Out of everything we do, the most important part is telling compelling stories. In order to do that we have to work as a team. Here is one example of how I like to do that with our producers.
For our IBEW Hour Power channel, we produce a series called Band of Brotherhood, where we highlight veterans who have transitioned into the electrical industry. Before shooting a single frame for Episode 03 – Crystal Rourke, the producer (in this instance Mark) has several discovery phone conversations with everyone involved in the piece. They gather all the information from the person we’re highlighting, their coworkers, their family, and friends start the process of finding the key parts of the story. This is when the producer, our Director of Photography (Adam) and I all sit down to try and brainstorm the most effective way to tell and show the story. We kick around ideas and focus on what their struggles and successes were. We talk about what visuals we can film to emphasize those points and what tone we’re trying to create. All of this helps the post-production team know what to create in the edit on the back end. I end up taking a lot of notes, some of which end up being driving factors in the story and some are honestly just nonsense but that’s just part of the creative process. Getting all the clutter out of the way to focus on the most inspirational and influential parts is also a contributing factor. Another part of being a creative type is my absolutely terrible handwriting. Boom!
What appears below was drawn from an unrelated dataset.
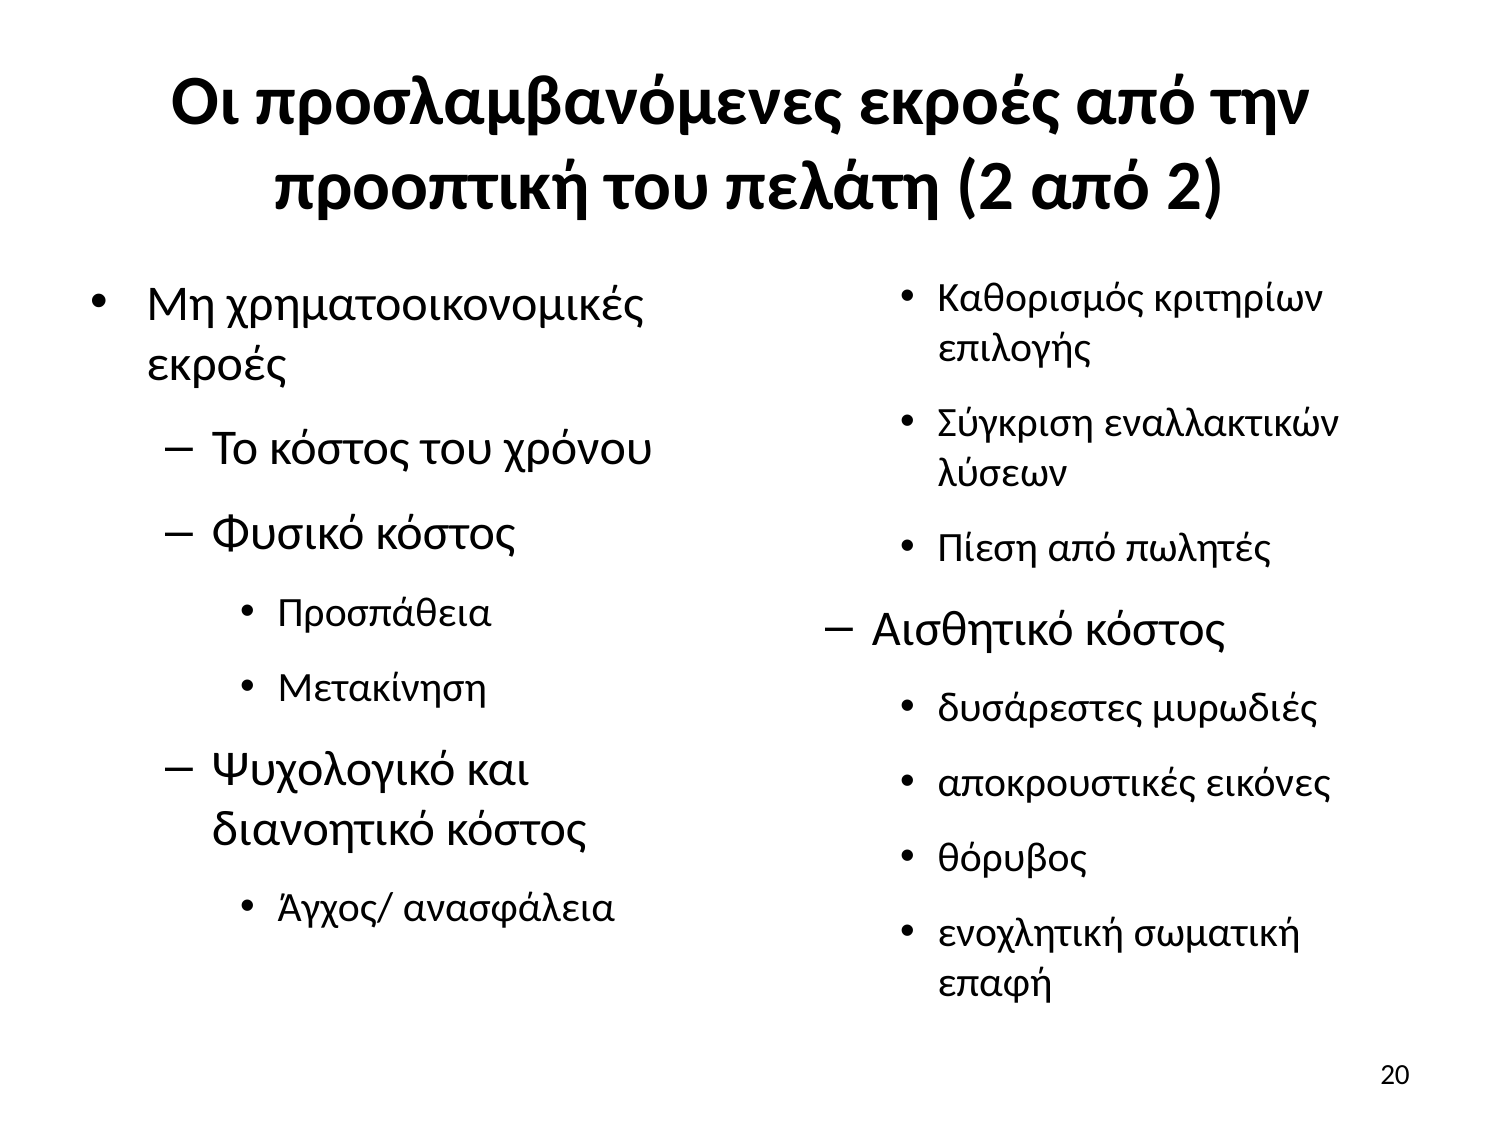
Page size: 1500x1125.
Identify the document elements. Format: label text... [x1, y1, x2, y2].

I know, right!?! It looks like a toddler wrote it and there are random capital letters and misspellings and fragments… is that jelly on it? My English professor would not be proud… but hey, we move on. Once we iron out all of the details they go and film it completely according to plan and I’m a happy editor, right? No, that’s not exactly how production works. They go out there and find out that one of the key parts of the story won’t work because of one reason or another, and there are schedule changes and conflicts. Then some person said some AMAZING sound bite on a new key part to the story so they have to film that now. Then it all comes back to the office and we meet again to discuss the changes in story and re-evaluate things. The producer cuts the narration down to the “essentials.”
Then we sit in post and cut those essentials to the more essential parts.
This is where I begin to find my inspiration. We collaborate on what we want to see and hear and feel and when the music transitions and when the story finds its peak. Then the editor just runs with it.
When editing, I’m cutting sections out here, giving breath there, and adding music breaks. The editor feels out every bit of the story. They make sure the narration isn’t overpowered by the music and the visuals match the theme. There are creative disagreements as an editor might think one shot is perfect but the producer thinks it’s lame. There are many long nights involved in the post process.
As an editor, you would create version after version, getting hyped on a music track that hits at just the right word. You end up getting so into the story that it moves you. You HAVE to care and put all of that care into the film. That’s the ONLY way that someone on the other end is going to feel anything. It’s up to YOU to keep them feeling the film. You make them cry, you make them laugh and cringe and root for the characters. It’s about timing, thoughtfulness, and delivery. It’s about making the subject proud to have their story told and their journey conveyed in a way that makes others feel what it was like to be in it. Then, you finish it.
You and the producer watch it, make a few tweaks and pray that the client doesn’t destroy it. Of course, they won’t… it’s art… it’s perfect… it’s the best story ever told.
After you make the clients changes and polish things up, you hit export and celebrate your victory…with a meeting for the next project to start the process over. This time, no jelly on your notes Mike.